Life from Death: St. Philotheos of Sinai, Philokalia, vol 3

Forty Texts on Watchfulness

Τhe need for constant awareness of death, preached by Philotheos and the other Fathers,  sounds macabre to the 21st century dwellers, driven by the pursuit of pleasure and happiness as  the ultimate goals in life. This ideal is supported by multi-billion-dollar industries and ever-growing relaxation/meditation practices. While depression is rampant, we may just have forgotten how to mourn.

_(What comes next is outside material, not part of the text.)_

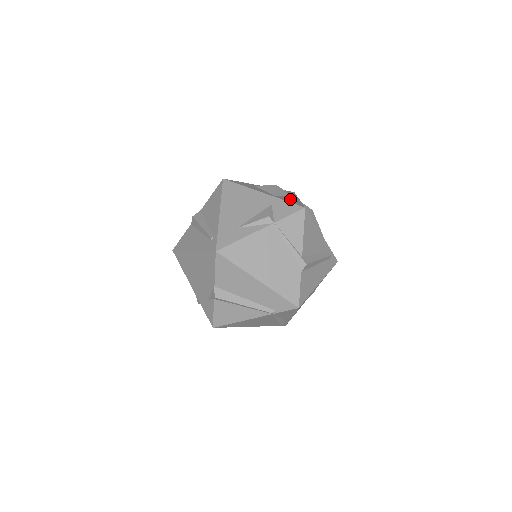
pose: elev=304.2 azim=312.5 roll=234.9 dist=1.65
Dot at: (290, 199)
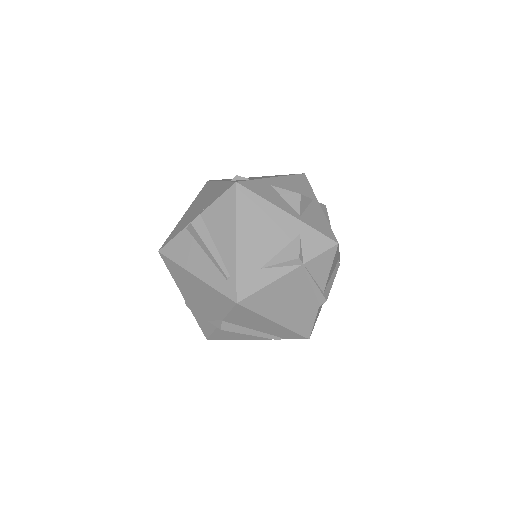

When doing ethnographic research into Greek ritual laments for the dead near the border of Greece with Albania, I was shocked to see women lamenters completely surrender to the sorrow of their loss. Their songs faced death head-on, at times expressing anger and even describing the body’s slow process of physical decay in the grave. The lyrics use the same format and formulaic expressions as the lamentation of the Virgin in the Orthodox church, sung on Holy Friday.

As the hours and days pass by, the women weave into the collective lamentation verses about their own losses. Antiphonal singing, sharing of heart and the beauty of words and music transform individual grievance into a community of shared sorrow and comfort, enabling the living to go on living.

The idea of facing rather than hiding sorrow and traumatic experience has been embraced by modern psychology.  

While this is not an exact parallel to the patristic notion of constantly remembering death to gain perspective, there is a subtle psychological parallel. Remember and face death so that you can live.

Philotheos, like other Fathers of the Eastern church, calls on us to constantly remember death, not for an exercise in sorrow and despair but as a launching pad from darkness into life.

Watchfulness for Philotheos is not an act of suspicion or paranoia but a state of full discernment in which we recognize both good and evil and understand how human powers can be ordered and employed to guard one and defeat the other.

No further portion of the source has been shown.